Eso que dices da la pista de lo que pasa en arte y en ciencia a menudo: en cada disciplina hay un lenguaje subyacente cuyo dominio es condición necesaria (que no suficiente) y camino al entendimiento de la misma. En general es muy dificil crear algo en una rama del conocimiento si no se domina el lenguaje de la misma.
¿Cuál es el problema de tanto aspirante a escritor, músico, fotógrafo, pintor, etc, etc? El primero e insalvable es que no se han formado lo suficiente para lo que pretenden hacer.
Hace muchos años alguien, con la mejor intención, me regaló un libro de un presentador de telediarios llamado Fernando González Delgado. En una sola página, sólo hacía falta una, se notaba lo que comento. Ese señor no tenía vocabulario, ni gracia para construir las frases, ni talento, y lo que es peor, nada que decir. Todavía me duele el tiempo que perdí leyendo esa página y varias frases más hojeando el libro por si era diferente más adelante.
Eso mismo pasa en música, donde se nota mucho, porque se escucha. Entre los que se lanzan a componer sin haber estudiado composición ni haber escuchado demasiada música, y los que sí han estudiado pero no tienen nada que decir, se perpetran anualmente un número considerable de truños sonoros.
En las disciplinas científicas también sucede continuamente, pero se nota menos, porque a diferencia de la música, el lenguaje de las ciencias no es universal: para advertir que alguien ha perpetrado una trivialidad en matemáticas hay que entender el lenguaje matemático y tener conocimientos específicos de la rama particular sobre la que se escribe.
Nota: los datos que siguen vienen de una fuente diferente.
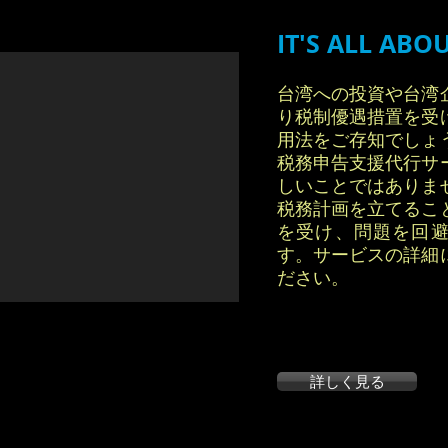
IT'S ALL ABO
台湾への投資や台湾
り税制優遇措置を受
用法をご存知でしょ
税務申告支援代行サ
しいことではありま
税務計画を立てるこ
を受け、問題を回
す。サービスの詳細
ださい。
詳しく見る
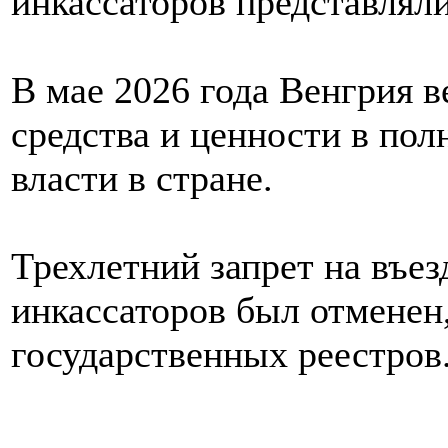
инкассаторов представляли
В мае 2026 года Венгрия 
средства и ценности в пол
власти в стране.
Трехлетний запрет на въез
инкассаторов был отменен,
государственных реестров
Douglas Hofstadter escribió un gran libro (Gödel, Escher, Bach) y una caterva de réplicas. Piqué al comprar una de ellas por el título (yo soy un bucle infinito), y es un libro absolutamente prescindible. Pero al menos contenía una anécdota interesante: hablaba de que las almas tienen tamaño, como las cosas y en un momento dado comentaba que en un libro de no recuerdo si estudios o preludios de Chopin, el editor había dejado una nota: absténganse de tocarlo personas con el alma pequeña.
Yo no sé si los escritores de libros son los nuevos simple, pero los escribidores de libros y que no tienen nada que decir o no saben decirlo, abundan. Yo creo que los simple son más bien sus lectores.